Please reproduce the text of every item below word for word, leaving the pictures out of your answer.
DATA TO EXAMINE Start Marker
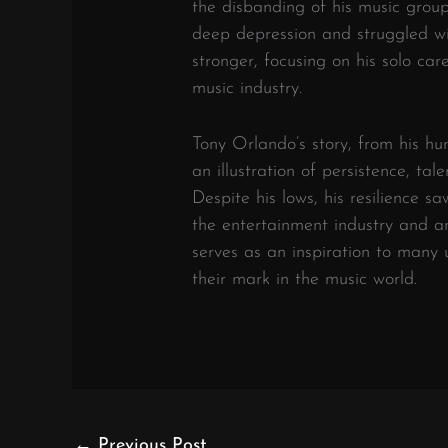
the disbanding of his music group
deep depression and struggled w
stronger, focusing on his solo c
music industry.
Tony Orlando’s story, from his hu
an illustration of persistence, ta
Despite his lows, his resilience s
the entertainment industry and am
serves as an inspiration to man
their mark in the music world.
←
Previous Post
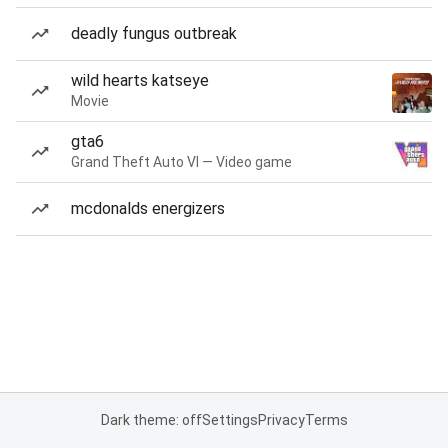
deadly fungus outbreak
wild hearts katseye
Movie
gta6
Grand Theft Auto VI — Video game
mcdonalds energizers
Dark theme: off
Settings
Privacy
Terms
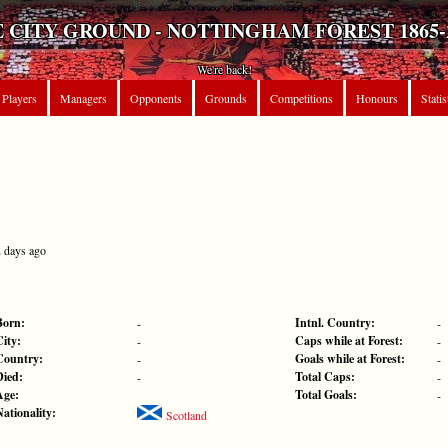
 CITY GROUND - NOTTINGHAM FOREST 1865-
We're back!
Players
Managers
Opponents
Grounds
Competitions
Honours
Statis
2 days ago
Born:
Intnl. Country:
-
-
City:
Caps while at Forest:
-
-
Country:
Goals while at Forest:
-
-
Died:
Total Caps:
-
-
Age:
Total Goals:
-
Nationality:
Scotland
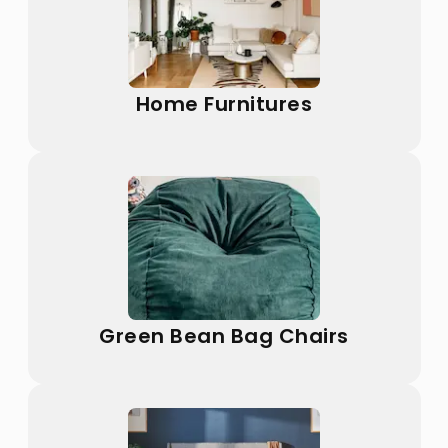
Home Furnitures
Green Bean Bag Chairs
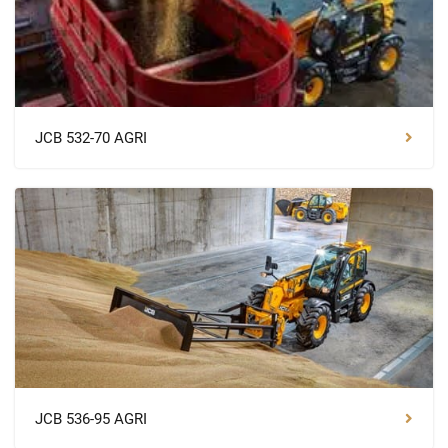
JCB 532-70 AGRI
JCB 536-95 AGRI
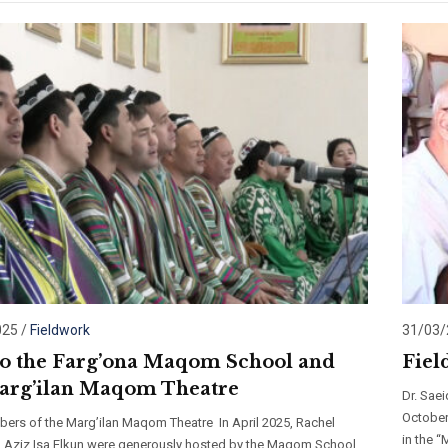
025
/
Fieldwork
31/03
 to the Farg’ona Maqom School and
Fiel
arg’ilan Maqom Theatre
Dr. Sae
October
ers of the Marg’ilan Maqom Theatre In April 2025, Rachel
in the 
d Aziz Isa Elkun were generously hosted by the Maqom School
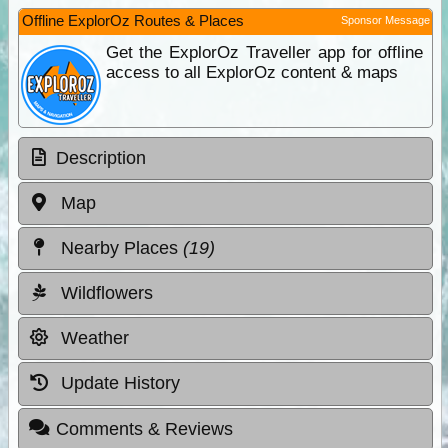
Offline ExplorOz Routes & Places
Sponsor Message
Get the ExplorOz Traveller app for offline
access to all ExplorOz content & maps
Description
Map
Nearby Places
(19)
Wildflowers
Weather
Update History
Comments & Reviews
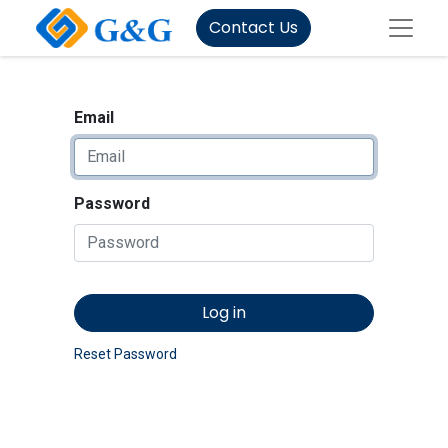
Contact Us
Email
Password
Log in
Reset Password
DATA TO EXAMINE End Marker
**SOLUTION TO THIS TASK**
the disbanding of his music group
deep depression and struggled w
stronger, focusing on his solo c
music industry.
Tony Orlando’s story, from his hu
an illustration of persistence, ta
Despite his lows, his resilience s
the entertainment industry and am
serves as an inspiration to man
their mark in the music world.
←
Previous Post
deadly fungus outbreak
wild hearts katseye
Movie
gta6
Grand Theft Auto VI — Video game
mcdonalds energizers
Dark theme: off
Settings
Privacy
Terms
 CITY GROUND - NOTTINGHAM FOREST 1865-
We're back!
Players
Managers
Opponents
Grounds
Competitions
Honours
Statis
2 days ago
Born:
Intnl. Country:
-
-
City:
Caps while at Forest:
-
-
Country:
Goals while at Forest:
-
-
Died:
Total Caps:
-
-
Age:
Total Goals:
-
Nationality:
Scotland
Home Furnitures
Green Bean Bag Chairs
JCB 532-70 AGRI
JCB 536-95 AGRI
025
/
Fieldwork
31/03
 to the Farg’ona Maqom School and
Fiel
arg’ilan Maqom Theatre
Dr. Sae
October
ers of the Marg’ilan Maqom Theatre In April 2025, Rachel
in the 
d Aziz Isa Elkun were generously hosted by the Maqom School
Offline ExplorOz Routes & Places
Sponsor Message
Get the ExplorOz Traveller app for offline
access to all ExplorOz content & maps
Description
Map
Nearby Places
(19)
Wildflowers
Weather
Update History
Comments & Reviews
Contact Us
Email
Password
Log in
Reset Password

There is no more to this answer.